The example you give of fields is a good one, but one counter-example of an area where playing around doesn't help much if at all, doesn't really affect the question whether you can learn maths by programming, to which the answer 'No' seems wrong to me. If one person is blind, it doesn't mean nobody can see. Sure, you can't learn all of it. But the other extreme, where you seem to be saying, you can't learn anything—which saying things like that you can't learn a particular piece of maths from programming "until you’ve already learned it" seem close to—seems equally wrong to me. In the area you're talking about, sure, it's hard to see how computers would help ones intuition. But that's very far from meaning that all areas are like that.

Also, you're talking about problems, homework - answering other peoples' questions.

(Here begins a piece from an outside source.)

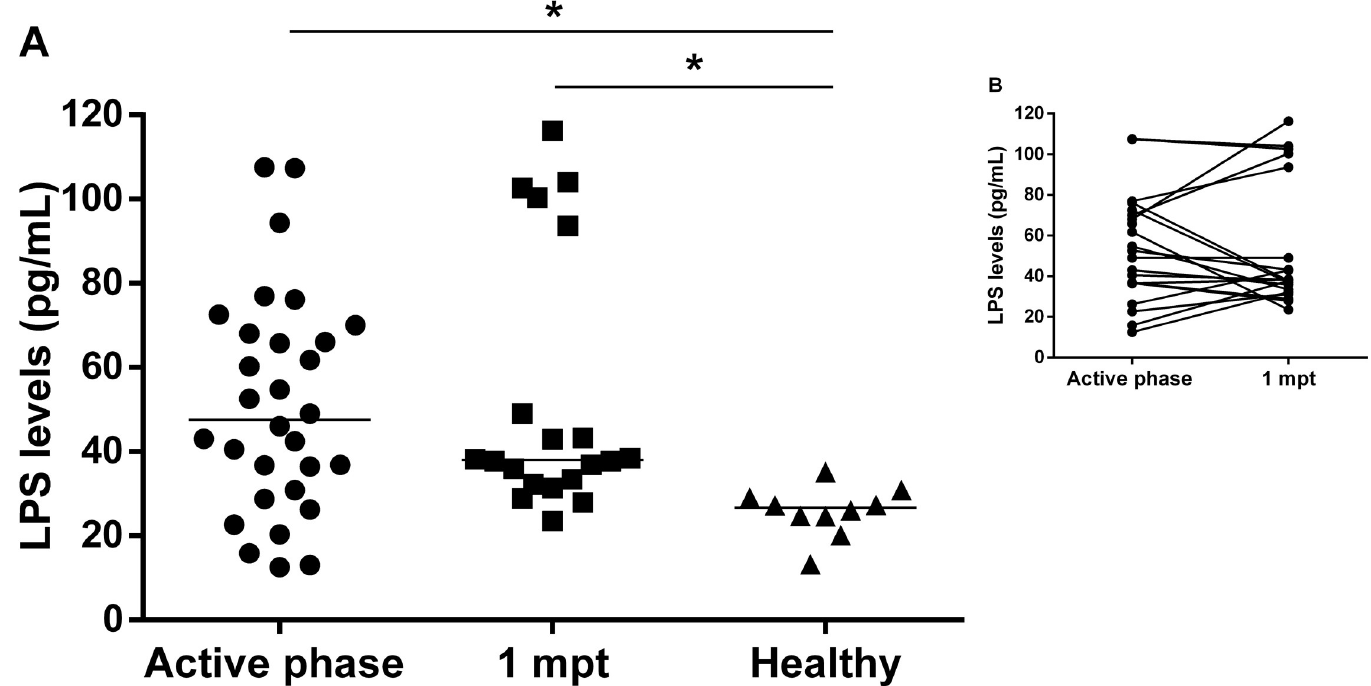
Fig 1. Plasma LPS levels in visceral leishmaniasis (VL) patients during clinical follow up. (A) LPS levels were analyzed in the active phase and one-month post- treatment (1 mpt) in VL patients and in healthy volunteers. (B) The insert shows the LPS levels from the same patients prospectively evaluated in two different time points (n = 22). Each symbol represents one patient. The horizontal bar represents the median values. Asterisks denote a statistically significant difference between groups, � p < 0.05; �� p < 0.01.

I didn't have that in mind, but learning, exploring for oneself. And in areas where no-one knows the why, one is exploring the what, how things work. I think you're just thinking of abstract areas where that's not really possible, but in a lot of areas it absolutely is.

But yes, I think we're not disagreeing so much as talking and focussing on different aspects/areas of mathematics. And probably you know muuch more maths than I do, and possibly mucking around with computers is of less use in the higher realms than in the lowly plains I inhabit. But still, I can't help thinking that the problem with thinking that knowledge is exhausted by know-that (know-how disregarded as not real/important because can't be written down explicitly, as diagnosed in Rationalism in Politics) is a part of thinking that the things that you say, correct as they are, fit together into any kind of argument that programming is of no use in learning mathematics. But it seems we have entirely different levels/areas in mind.

Thanks for the comments, very interesting.